The Clara Bus will be back again this year to offer breast cancer screening for women 50 – 69 years old in Eeyou Istchee.
Cree Health Board is excited to announce that the Clara Bus will be visiting your community this year in partnership with Quebec’s Public Health Institute (INSPQ).
This year’s tour will kick off in Eastmain, beginning on Monday, March 8, before continuing to Wemindji and Chisasibi.
Dates for breast cancer screening for Whapmagoostui clients will be determined soon. The Clara Bus is planned to visit Mistissini, Oujé-Bougoumou, and Nemaska beginning in June, and to Waskaganish and Waswanipi in Fall of this year.

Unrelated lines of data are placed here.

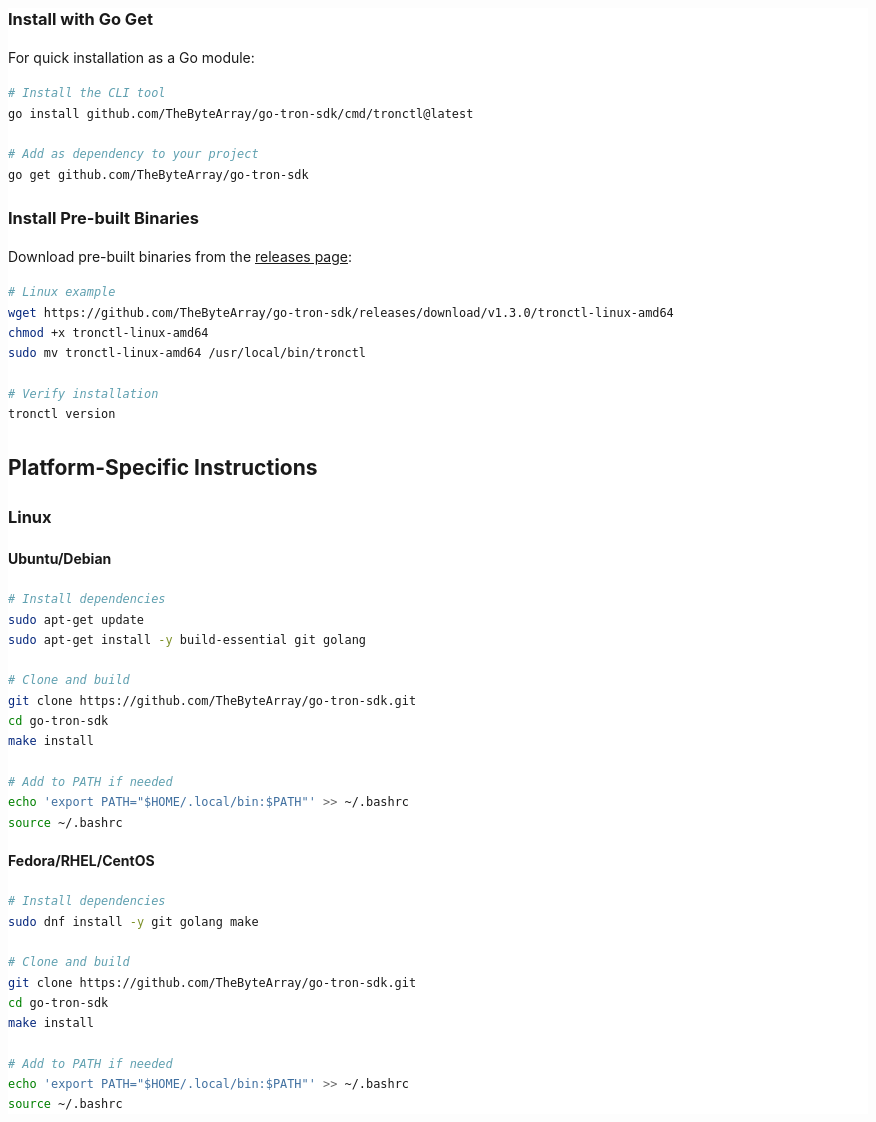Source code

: ### Install with Go Get

For quick installation as a Go module:

```bash
# Install the CLI tool
go install github.com/TheByteArray/go-tron-sdk/cmd/tronctl@latest

# Add as dependency to your project
go get github.com/TheByteArray/go-tron-sdk
```

### Install Pre-built Binaries

Download pre-built binaries from the [releases page](https://github.com/TheByteArray/go-tron-sdk/releases):

```bash
# Linux example
wget https://github.com/TheByteArray/go-tron-sdk/releases/download/v1.3.0/tronctl-linux-amd64
chmod +x tronctl-linux-amd64
sudo mv tronctl-linux-amd64 /usr/local/bin/tronctl

# Verify installation
tronctl version
```

## Platform-Specific Instructions

### Linux

#### Ubuntu/Debian

```bash
# Install dependencies
sudo apt-get update
sudo apt-get install -y build-essential git golang

# Clone and build
git clone https://github.com/TheByteArray/go-tron-sdk.git
cd go-tron-sdk
make install

# Add to PATH if needed
echo 'export PATH="$HOME/.local/bin:$PATH"' >> ~/.bashrc
source ~/.bashrc
```

#### Fedora/RHEL/CentOS

```bash
# Install dependencies
sudo dnf install -y git golang make

# Clone and build
git clone https://github.com/TheByteArray/go-tron-sdk.git
cd go-tron-sdk
make install

# Add to PATH if needed
echo 'export PATH="$HOME/.local/bin:$PATH"' >> ~/.bashrc
source ~/.bashrc
```
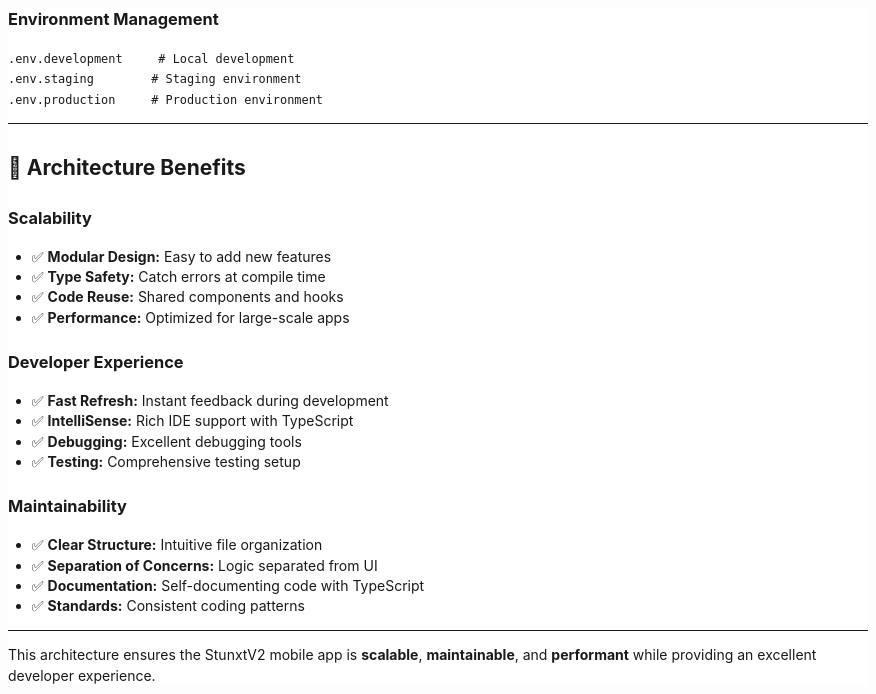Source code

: 
### **Environment Management**
```
.env.development     # Local development
.env.staging        # Staging environment
.env.production     # Production environment
```

---

## 🎯 Architecture Benefits

### **Scalability**
- ✅ **Modular Design:** Easy to add new features
- ✅ **Type Safety:** Catch errors at compile time
- ✅ **Code Reuse:** Shared components and hooks
- ✅ **Performance:** Optimized for large-scale apps

### **Developer Experience**
- ✅ **Fast Refresh:** Instant feedback during development
- ✅ **IntelliSense:** Rich IDE support with TypeScript
- ✅ **Debugging:** Excellent debugging tools
- ✅ **Testing:** Comprehensive testing setup

### **Maintainability**
- ✅ **Clear Structure:** Intuitive file organization
- ✅ **Separation of Concerns:** Logic separated from UI
- ✅ **Documentation:** Self-documenting code with TypeScript
- ✅ **Standards:** Consistent coding patterns

---

This architecture ensures the StunxtV2 mobile app is **scalable**, **maintainable**, and **performant** while providing an excellent developer experience.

Breast cancer screening is by appointment only.
Every 2 years, women aged 50 – 69 receive a letter from the Public Health Department of Cree Health Board, inviting them to be screened for breast cancer. These women will be able to call their local Chishaayiyuu CHRs to schedule an appointment.
Breast cancer screening is a test that checks for hidden signs of breast cancer before any symptoms – like a lump in the breast - appear.

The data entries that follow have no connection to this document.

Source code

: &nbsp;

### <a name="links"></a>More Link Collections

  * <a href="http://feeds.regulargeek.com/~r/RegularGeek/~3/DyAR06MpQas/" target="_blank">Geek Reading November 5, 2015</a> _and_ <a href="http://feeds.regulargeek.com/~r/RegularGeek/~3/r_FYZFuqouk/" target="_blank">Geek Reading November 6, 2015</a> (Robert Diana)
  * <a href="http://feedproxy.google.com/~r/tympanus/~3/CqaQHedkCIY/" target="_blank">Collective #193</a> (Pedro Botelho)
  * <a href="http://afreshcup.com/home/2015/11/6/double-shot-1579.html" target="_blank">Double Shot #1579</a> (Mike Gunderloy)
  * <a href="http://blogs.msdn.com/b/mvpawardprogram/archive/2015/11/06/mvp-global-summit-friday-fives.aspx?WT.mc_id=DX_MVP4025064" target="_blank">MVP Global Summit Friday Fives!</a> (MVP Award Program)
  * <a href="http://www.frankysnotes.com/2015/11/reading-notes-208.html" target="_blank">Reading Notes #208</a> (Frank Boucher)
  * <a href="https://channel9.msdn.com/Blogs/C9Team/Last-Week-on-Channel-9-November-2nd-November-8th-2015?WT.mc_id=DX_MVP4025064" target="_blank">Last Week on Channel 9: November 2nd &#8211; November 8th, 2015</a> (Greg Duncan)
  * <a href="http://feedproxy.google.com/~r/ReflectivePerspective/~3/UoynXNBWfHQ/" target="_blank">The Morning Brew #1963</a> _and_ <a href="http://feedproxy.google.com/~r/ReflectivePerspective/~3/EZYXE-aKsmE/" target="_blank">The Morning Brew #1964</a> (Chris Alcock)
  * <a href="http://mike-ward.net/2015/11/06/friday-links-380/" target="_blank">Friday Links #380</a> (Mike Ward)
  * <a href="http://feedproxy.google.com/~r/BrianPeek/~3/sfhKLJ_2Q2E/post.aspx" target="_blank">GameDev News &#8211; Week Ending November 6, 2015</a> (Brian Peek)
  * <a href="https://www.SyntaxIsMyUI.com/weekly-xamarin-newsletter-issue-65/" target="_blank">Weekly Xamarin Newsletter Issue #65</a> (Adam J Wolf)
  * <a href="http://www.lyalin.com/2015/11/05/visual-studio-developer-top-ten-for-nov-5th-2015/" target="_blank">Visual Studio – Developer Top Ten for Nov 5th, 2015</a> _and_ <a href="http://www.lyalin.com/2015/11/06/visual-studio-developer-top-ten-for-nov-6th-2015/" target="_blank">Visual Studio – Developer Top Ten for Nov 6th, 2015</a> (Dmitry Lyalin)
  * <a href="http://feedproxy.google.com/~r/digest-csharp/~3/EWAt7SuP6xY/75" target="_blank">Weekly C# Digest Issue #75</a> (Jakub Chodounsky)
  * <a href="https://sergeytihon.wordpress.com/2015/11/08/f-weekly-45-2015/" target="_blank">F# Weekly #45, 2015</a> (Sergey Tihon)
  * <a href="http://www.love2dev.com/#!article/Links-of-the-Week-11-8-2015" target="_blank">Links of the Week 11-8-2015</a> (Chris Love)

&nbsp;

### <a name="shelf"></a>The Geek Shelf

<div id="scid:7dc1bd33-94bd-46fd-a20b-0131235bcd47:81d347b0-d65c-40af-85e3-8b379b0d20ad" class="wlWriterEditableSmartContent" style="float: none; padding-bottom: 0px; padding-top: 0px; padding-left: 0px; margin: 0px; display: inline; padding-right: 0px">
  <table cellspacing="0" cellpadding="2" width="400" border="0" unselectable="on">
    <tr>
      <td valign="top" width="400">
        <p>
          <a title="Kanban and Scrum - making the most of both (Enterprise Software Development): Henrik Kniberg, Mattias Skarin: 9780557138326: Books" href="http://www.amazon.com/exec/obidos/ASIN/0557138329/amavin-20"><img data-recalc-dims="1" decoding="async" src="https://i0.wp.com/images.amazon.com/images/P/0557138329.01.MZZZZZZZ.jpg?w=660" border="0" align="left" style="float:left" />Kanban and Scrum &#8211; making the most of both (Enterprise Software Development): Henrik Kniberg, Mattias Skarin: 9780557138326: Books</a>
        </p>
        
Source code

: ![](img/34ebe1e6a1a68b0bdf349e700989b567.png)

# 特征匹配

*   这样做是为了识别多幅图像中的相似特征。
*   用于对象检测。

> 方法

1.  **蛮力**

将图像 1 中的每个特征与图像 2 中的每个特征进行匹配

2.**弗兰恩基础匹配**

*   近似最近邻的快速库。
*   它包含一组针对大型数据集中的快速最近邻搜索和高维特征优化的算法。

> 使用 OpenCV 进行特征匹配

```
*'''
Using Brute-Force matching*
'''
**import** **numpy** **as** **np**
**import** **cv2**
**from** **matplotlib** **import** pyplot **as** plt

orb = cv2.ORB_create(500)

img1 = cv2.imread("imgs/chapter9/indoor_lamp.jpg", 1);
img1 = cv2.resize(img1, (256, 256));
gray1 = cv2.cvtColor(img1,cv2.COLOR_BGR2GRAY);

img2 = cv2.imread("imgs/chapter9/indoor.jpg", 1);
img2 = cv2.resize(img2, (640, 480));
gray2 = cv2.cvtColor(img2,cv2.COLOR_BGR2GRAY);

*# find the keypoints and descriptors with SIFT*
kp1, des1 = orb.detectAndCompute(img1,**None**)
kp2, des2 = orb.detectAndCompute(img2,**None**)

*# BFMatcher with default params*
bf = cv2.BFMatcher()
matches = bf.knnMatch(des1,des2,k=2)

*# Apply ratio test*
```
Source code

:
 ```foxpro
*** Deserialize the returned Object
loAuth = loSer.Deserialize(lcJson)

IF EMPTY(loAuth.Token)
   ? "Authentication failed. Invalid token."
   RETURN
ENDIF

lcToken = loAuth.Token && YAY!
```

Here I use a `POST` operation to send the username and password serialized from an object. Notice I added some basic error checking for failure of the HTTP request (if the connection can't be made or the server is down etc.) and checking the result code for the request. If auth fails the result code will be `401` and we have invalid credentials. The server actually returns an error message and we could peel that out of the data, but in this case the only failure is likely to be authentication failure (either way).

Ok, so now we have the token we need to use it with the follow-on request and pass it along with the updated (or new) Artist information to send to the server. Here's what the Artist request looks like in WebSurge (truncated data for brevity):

A mammogram machine takes X-ray images of different angles of your breast so that a radiologist can decide if you need any follow up testing.
Nurse Christina Matoush explains breast cancer screening:
Deciding to participate in breast cancer screening is a personal choice and it’s important to have all the information you need to make the right decision for you.

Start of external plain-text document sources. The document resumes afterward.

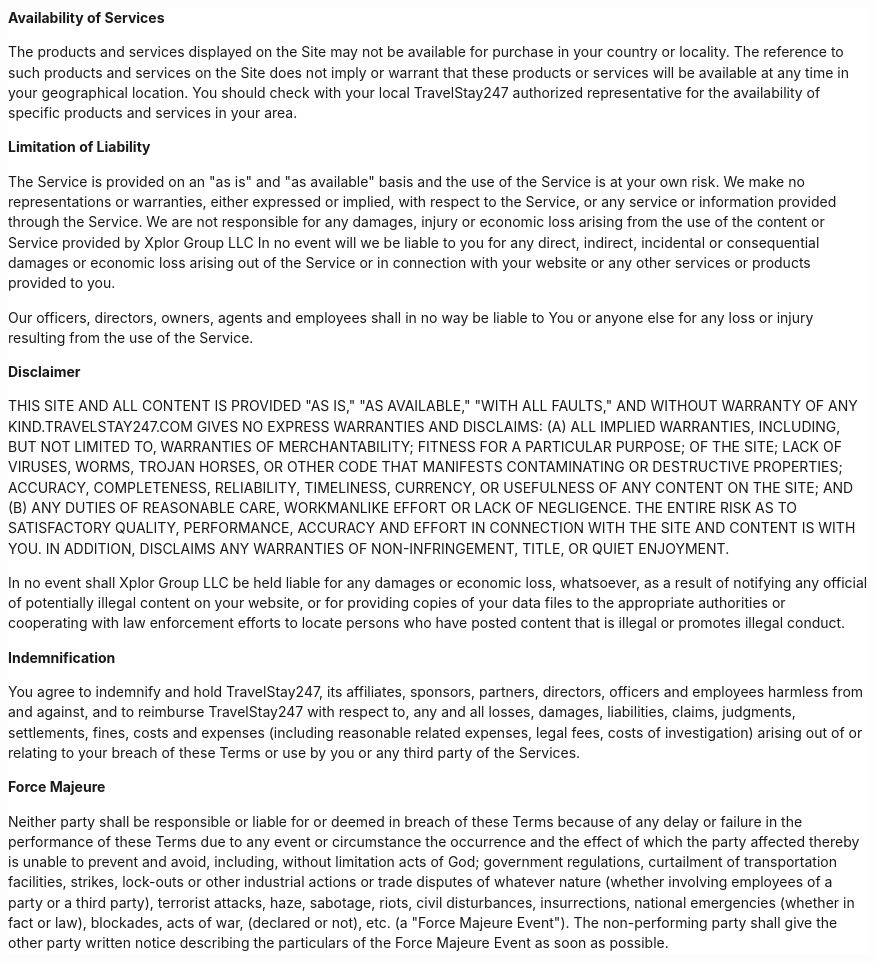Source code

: 
**Availability of Services**

The products and services displayed on the Site may not be available for purchase in your country or locality. The reference to such products and services on the Site does not imply or warrant that these products or services will be available at any time in your geographical location. You should check with your local TravelStay247 authorized representative for the availability of specific products and services in your area.


**Limitation of Liability**

The Service is provided on an "as is" and "as available" basis and the use of the Service is at your own risk. We make no representations or warranties, either expressed or implied, with respect to the Service, or any service or information provided through the Service. We are not responsible for any damages, injury or economic loss arising from the use of the content or Service provided by Xplor Group LLC In no event will we be liable to you for any direct, indirect, incidental or consequential damages or economic loss arising out of the Service or in connection with your website or any other services or products provided to you.

Our officers, directors, owners, agents and employees shall in no way be liable to You or anyone else for any loss or injury resulting from the use of the Service.


**Disclaimer**

THIS SITE AND ALL CONTENT IS PROVIDED "AS IS," "AS AVAILABLE," "WITH ALL FAULTS," AND WITHOUT WARRANTY OF ANY KIND.TRAVELSTAY247.COM GIVES NO EXPRESS WARRANTIES AND DISCLAIMS: (A) ALL IMPLIED WARRANTIES, INCLUDING, BUT NOT LIMITED TO, WARRANTIES OF MERCHANTABILITY; FITNESS FOR A PARTICULAR PURPOSE; OF THE SITE; LACK OF VIRUSES, WORMS, TROJAN HORSES, OR OTHER CODE THAT MANIFESTS CONTAMINATING OR DESTRUCTIVE PROPERTIES; ACCURACY, COMPLETENESS, RELIABILITY, TIMELINESS, CURRENCY, OR USEFULNESS OF ANY CONTENT ON THE SITE; AND (B) ANY DUTIES OF REASONABLE CARE, WORKMANLIKE EFFORT OR LACK OF NEGLIGENCE. THE ENTIRE RISK AS TO SATISFACTORY QUALITY, PERFORMANCE, ACCURACY AND EFFORT IN CONNECTION WITH THE SITE AND CONTENT IS WITH YOU. IN ADDITION, DISCLAIMS ANY WARRANTIES OF NON-INFRINGEMENT, TITLE, OR QUIET ENJOYMENT.

In no event shall Xplor Group LLC be held liable for any damages or economic loss, whatsoever, as a result of notifying any official of potentially illegal content on your website, or for providing copies of your data files to the appropriate authorities or cooperating with law enforcement efforts to locate persons who have posted content that is illegal or promotes illegal conduct.


**Indemnification**

You agree to indemnify and hold TravelStay247, its affiliates, sponsors, partners, directors, officers and employees harmless from and against, and to reimburse TravelStay247 with respect to, any and all losses, damages, liabilities, claims, judgments, settlements, fines, costs and expenses (including reasonable related expenses, legal fees, costs of investigation) arising out of or relating to your breach of these Terms or use by you or any third party of the Services.


**Force Majeure**

Neither party shall be responsible or liable for or deemed in breach of these Terms because of any delay or failure in the performance of these Terms due to any event or circumstance the occurrence and the effect of which the party affected thereby is unable to prevent and avoid, including, without limitation acts of God; government regulations, curtailment of transportation facilities, strikes, lock-outs or other industrial actions or trade disputes of whatever nature (whether involving employees of a party or a third party), terrorist attacks, haze, sabotage, riots, civil disturbances, insurrections, national emergencies (whether in fact or law), blockades, acts of war, (declared or not), etc. (a "Force Majeure Event"). The non-performing party shall give the other party written notice describing the particulars of the Force Majeure Event as soon as possible.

Screening can reduce your chances of dying from breast cancer since it allows you to start treatment as soon as possible. It does this by catching breast cancer early enough before it has a chance to get worse. Georgina Macleod from Mistissini was able to detect breast cancer early, before she had any signs or symptoms, by getting screened. Her cancer was then treated successfully.
There are also cons to breast cancer screening that are important for you to know.
The mammogram images are not 100% conclusive, meaning that a false alarm is possible. 1 in 4 women who have regular mammograms will need follow up testing that is not necessary. These false alarms can lead to unnecessary travel, tests, stress and anxiety. This happened to Nancy Voyageur, from Mistissini, who needed to take sick leave from work due to stress while waiting for her results.
Georgina and Nancy share their personal experiences with breast cancer screening:
When looking at both pros and cons, experts agree that breast cancer screening is a good choice for women between 50-69 years old. The Public Health Department of the Cree Health Board recommends that all women between ages 50-69 be screened.
If you are between the ages of 35 and 49 and have a family history of breast cancer or ovarian cancer, ask your doctor about the best screening options for you.